_EXTRAIT PROPOSÉ_.

★ ★ ★

N.M. Tous les sujets qui visent à améliorer la prise en charge des personnes âgées et des malades chroniques à leur domicile. Par exemple, nous soutenons GoodMix, une start-up qui a développé une application capable de proposer des menus adaptés au goût et à la pathologie de patients chroniques. La société Yealth propose, elle, une application de prévention des chutes et de la sarcopénie, à partir de l’analyse des données de prise de graisse et de perte de muscles mesurées via une balance connectée… Nous accompagnons également Manea, qui commence à vendre, dans des pharmacies situées à l’Ouest de la France, un flexible de douche apportant un vrai plus dans l’adaptation de la salle de bains.
P.M. Quelle est l’implication des pharmaciens pour soutenir ces projets ?
N.M. A ma connaissance, aucun groupement de pharmacies, ni d’éditeur de logiciels officinal ne participent à nos travaux ou nos événements. C’est bien dommage, car les pharmaciens disposent d’un réseau de proximité sans équivalent en France, qui accueille tous les jours des patients de plus de 60 ans. Les prestataires de santé à domicile (PSAD), eux, ne s’y sont pas trompés ! Par exemple, Cap Vital Santé, qui vient d’être racheté par un fonds d’investissement, pioche chez nous de nouvelles idées de produits ou de services pour conquérir de nouvelles parts de marché. La Silver économie constitue un levier majeur de l’économie française. 30 % des Français ont plus de 60 ans et la France est le pays au monde où l’espérance de vie en bonne santé est la plus longue. De plus, 74 % des plus de 60 ans sont propriétaires de leur logement et 94 % d’entre eux souhaitent y vivre le plus longtemps possible. Le marché est colossal.

★ ★ ★

Pourriez-vous retranscrire intégralement, sans rien modifier, l'entretien ci-dessus sur la Silver économie ?

★ ★ ★

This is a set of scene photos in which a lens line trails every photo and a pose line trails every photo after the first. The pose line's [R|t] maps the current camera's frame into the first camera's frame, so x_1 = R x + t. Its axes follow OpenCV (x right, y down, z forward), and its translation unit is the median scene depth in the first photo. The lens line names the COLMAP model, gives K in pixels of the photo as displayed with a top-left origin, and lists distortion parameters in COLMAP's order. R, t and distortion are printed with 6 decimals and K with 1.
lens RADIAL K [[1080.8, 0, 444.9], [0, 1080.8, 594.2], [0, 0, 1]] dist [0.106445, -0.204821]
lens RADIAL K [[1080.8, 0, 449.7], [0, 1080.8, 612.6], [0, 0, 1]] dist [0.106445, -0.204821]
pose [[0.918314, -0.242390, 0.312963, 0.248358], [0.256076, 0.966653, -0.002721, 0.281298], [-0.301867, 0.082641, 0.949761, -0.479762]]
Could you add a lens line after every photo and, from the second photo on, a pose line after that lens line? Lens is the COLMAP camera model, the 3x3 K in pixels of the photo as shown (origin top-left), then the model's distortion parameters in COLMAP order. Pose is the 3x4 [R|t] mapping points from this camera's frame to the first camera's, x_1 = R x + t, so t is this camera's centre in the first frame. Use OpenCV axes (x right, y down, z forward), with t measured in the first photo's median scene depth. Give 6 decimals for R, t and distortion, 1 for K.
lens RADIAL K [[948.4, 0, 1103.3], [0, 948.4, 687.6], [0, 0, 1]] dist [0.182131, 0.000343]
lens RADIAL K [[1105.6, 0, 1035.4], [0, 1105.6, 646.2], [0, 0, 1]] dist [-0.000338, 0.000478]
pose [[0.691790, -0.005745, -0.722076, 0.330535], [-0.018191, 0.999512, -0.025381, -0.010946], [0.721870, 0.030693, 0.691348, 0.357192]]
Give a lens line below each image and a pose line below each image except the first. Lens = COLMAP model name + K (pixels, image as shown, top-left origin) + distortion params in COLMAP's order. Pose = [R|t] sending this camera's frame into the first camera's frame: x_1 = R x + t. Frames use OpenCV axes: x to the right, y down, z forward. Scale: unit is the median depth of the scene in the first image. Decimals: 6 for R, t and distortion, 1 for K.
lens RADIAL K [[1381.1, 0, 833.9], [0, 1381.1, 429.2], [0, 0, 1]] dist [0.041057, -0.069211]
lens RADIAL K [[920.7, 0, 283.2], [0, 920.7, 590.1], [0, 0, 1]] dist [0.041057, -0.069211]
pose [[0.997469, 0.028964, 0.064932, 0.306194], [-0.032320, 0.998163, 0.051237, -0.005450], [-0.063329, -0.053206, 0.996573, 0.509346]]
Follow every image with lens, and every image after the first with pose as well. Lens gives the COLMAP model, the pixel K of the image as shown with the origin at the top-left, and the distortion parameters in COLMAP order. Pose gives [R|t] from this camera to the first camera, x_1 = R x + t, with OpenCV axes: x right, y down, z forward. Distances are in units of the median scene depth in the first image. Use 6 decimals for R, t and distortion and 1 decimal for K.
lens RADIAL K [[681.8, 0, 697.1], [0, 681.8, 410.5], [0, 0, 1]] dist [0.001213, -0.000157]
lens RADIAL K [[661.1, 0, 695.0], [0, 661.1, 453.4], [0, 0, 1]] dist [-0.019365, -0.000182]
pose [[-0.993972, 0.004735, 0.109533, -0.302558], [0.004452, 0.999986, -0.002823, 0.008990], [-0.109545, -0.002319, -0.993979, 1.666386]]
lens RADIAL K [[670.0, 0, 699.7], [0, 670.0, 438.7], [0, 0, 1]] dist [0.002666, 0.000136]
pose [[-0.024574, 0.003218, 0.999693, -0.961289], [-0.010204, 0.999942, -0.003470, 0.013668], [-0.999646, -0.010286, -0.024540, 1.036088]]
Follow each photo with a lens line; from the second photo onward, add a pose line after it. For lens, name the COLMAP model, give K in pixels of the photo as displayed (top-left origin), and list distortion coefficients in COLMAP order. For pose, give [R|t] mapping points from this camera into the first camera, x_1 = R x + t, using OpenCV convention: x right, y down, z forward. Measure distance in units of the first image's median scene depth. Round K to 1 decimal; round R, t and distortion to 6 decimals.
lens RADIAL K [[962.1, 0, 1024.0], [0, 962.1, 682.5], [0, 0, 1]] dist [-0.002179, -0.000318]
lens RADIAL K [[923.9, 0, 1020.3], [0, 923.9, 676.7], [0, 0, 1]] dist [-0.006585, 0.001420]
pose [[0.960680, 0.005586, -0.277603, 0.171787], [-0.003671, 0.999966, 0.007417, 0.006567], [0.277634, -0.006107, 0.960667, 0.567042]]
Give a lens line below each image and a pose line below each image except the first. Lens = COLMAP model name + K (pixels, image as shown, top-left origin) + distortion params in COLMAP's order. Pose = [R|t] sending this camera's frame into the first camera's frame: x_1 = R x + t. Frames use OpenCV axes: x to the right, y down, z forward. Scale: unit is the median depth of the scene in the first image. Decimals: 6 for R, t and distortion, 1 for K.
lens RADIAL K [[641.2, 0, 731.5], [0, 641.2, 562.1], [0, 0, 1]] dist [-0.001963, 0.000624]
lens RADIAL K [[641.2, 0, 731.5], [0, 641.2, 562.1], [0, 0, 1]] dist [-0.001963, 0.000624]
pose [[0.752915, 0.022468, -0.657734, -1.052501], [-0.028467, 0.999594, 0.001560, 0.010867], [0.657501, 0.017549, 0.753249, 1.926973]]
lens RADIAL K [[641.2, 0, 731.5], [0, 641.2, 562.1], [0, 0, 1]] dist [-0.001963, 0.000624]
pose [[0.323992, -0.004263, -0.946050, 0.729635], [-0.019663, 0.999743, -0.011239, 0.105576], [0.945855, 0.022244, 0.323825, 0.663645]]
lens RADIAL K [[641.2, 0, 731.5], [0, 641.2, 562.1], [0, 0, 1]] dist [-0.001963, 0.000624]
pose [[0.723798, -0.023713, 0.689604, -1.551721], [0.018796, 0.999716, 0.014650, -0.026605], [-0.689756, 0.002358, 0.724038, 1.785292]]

★ ★ ★

_RÉSULTAT ATTENDU_.
N.M. Tous les sujets qui visent à améliorer la prise en charge des personnes âgées et des malades chroniques à leur domicile. Par exemple, nous soutenons GoodMix, une start-up qui a développé une application capable de proposer des menus adaptés au goût et à la pathologie de patients chroniques. La société Yealth propose, elle, une application de prévention des chutes et de la sarcopénie, à partir de l’analyse des données de prise de graisse et de perte de muscles mesurées via une balance connectée… Nous accompagnons également Manea, qui commence à vendre, dans des pharmacies situées à l’Ouest de la France, un flexible de douche apportant un vrai plus dans l’adaptation de la salle de bains.
P.M. Quelle est l’implication des pharmaciens pour soutenir ces projets ?
N.M. A ma connaissance, aucun groupement de pharmacies, ni d’éditeur de logiciels officinal ne participent à nos travaux ou nos événements. C’est bien dommage, car les pharmaciens disposent d’un réseau de proximité sans équivalent en France, qui accueille tous les jours des patients de plus de 60 ans. Les prestataires de santé à domicile (PSAD), eux, ne s’y sont pas trompés ! Par exemple, Cap Vital Santé, qui vient d’être racheté par un fonds d’investissement, pioche chez nous de nouvelles idées de produits ou de services pour conquérir de nouvelles parts de marché. La Silver économie constitue un levier majeur de l’économie française. 30 % des Français ont plus de 60 ans et la France est le pays au monde où l’espérance de vie en bonne santé est la plus longue. De plus, 74 % des plus de 60 ans sont propriétaires de leur logement et 94 % d’entre eux souhaitent y vivre le plus longtemps possible. Le marché est colossal.